Bounding boxes with keypoints:
○ ○ ○ ○
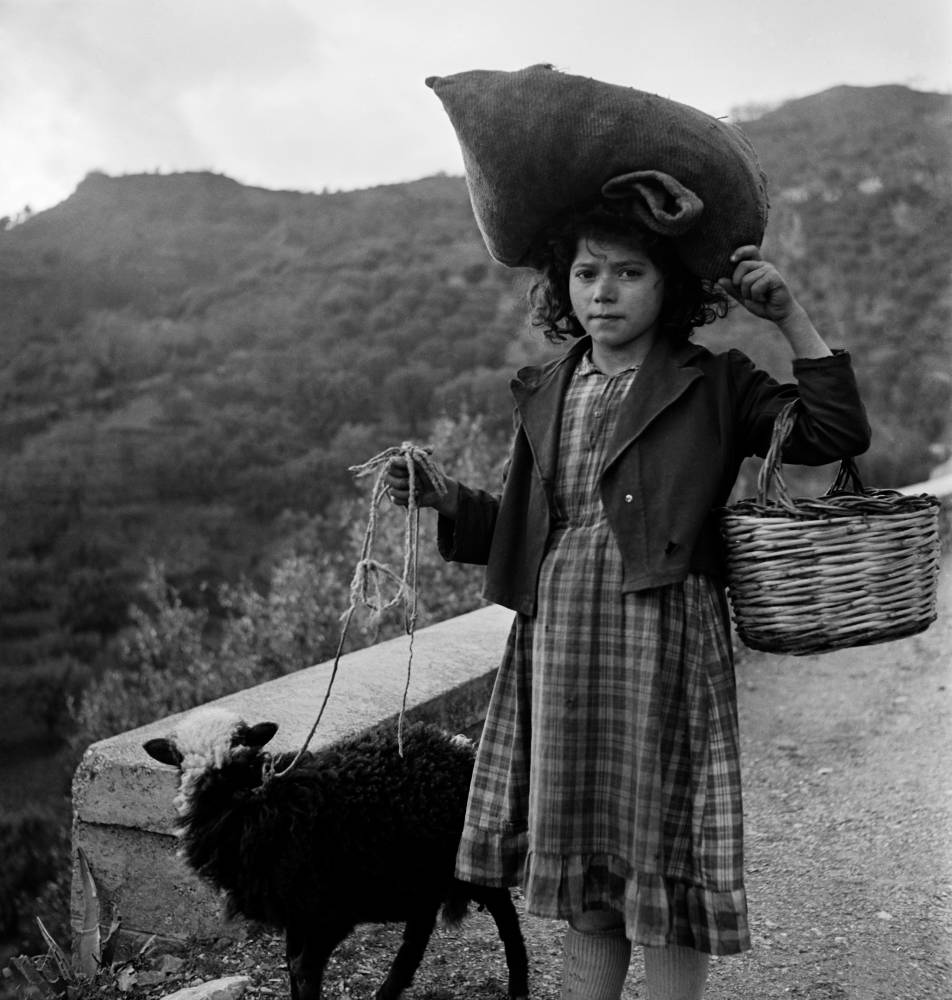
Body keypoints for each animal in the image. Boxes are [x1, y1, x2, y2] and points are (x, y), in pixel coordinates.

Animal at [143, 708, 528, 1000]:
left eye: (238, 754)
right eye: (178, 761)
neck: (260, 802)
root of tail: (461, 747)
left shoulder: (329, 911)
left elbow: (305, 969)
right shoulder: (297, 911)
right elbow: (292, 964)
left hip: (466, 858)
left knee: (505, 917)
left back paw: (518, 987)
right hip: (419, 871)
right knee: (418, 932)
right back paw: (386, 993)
○ ○ ○ ○
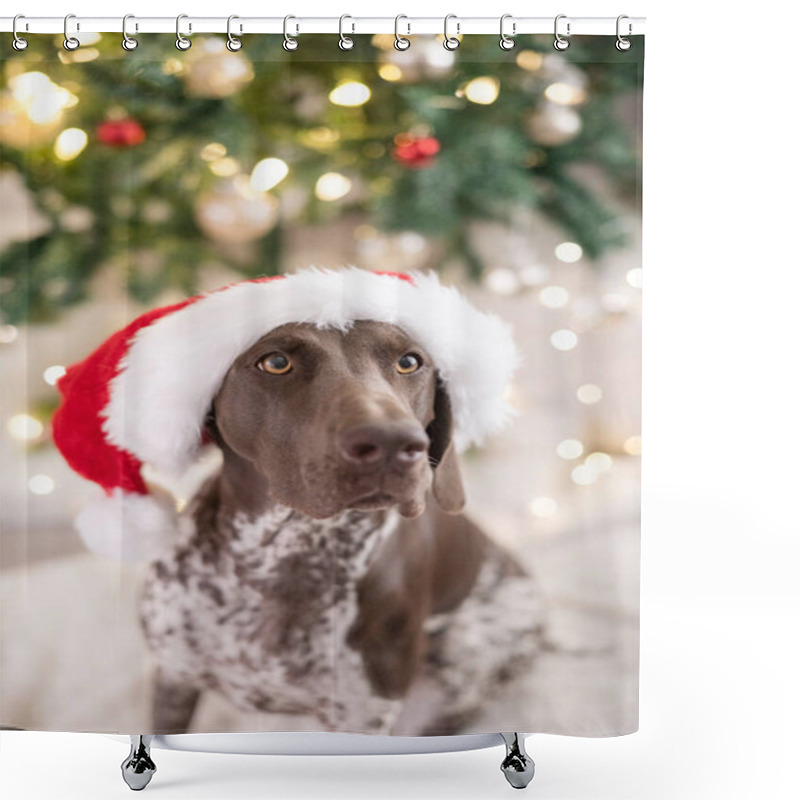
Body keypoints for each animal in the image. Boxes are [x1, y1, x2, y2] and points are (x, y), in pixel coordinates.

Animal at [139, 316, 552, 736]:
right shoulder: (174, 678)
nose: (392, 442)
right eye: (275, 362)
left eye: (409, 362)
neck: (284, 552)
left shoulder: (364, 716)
○ ○ ○ ○
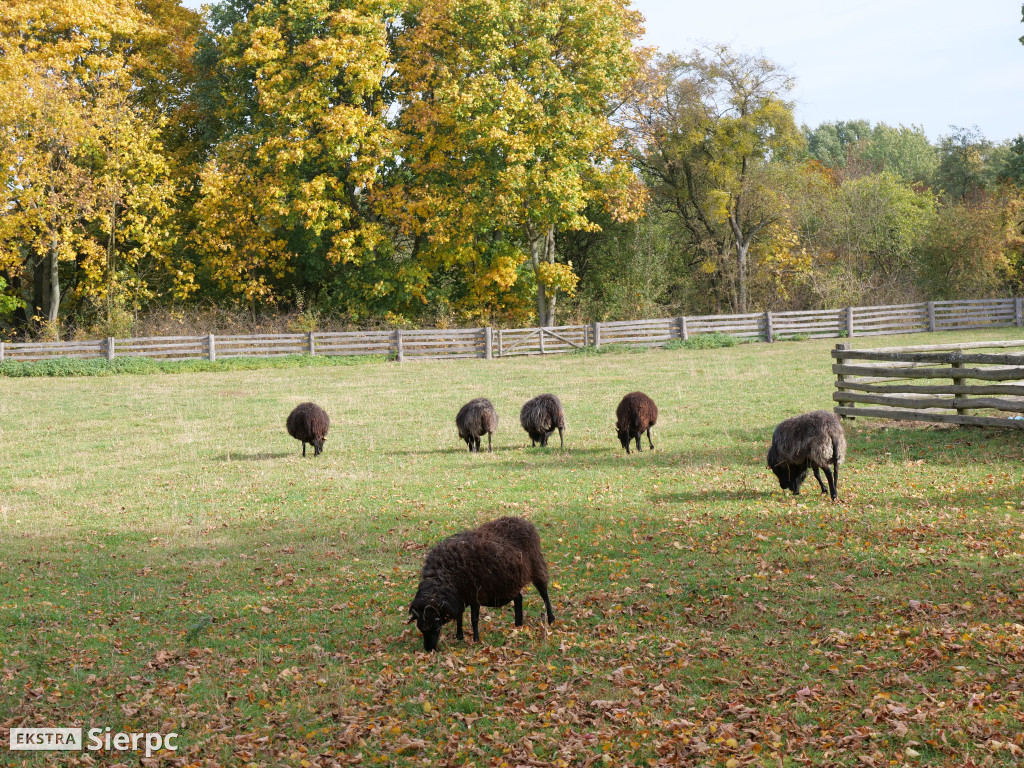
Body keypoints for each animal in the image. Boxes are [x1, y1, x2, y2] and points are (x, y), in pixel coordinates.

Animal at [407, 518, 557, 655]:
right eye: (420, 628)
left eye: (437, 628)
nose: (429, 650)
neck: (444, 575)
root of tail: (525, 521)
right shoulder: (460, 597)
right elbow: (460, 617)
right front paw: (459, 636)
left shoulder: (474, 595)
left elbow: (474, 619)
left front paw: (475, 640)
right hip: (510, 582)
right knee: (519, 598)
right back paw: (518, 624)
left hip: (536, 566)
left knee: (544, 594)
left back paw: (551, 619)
○ ○ ○ ○
Look above for the line with "right shoulder: (460, 597)" and the line with "left back paw: (551, 619)"; transcribe both and all lines in between, exactly, and nothing else.

right shoulder: (460, 597)
right elbow: (460, 617)
right front paw: (459, 636)
left shoulder: (474, 595)
left elbow: (474, 619)
left front paw: (475, 640)
right hip: (510, 582)
right knee: (519, 598)
right back paw: (518, 624)
left hip: (536, 566)
left knee: (544, 594)
left back paw: (551, 619)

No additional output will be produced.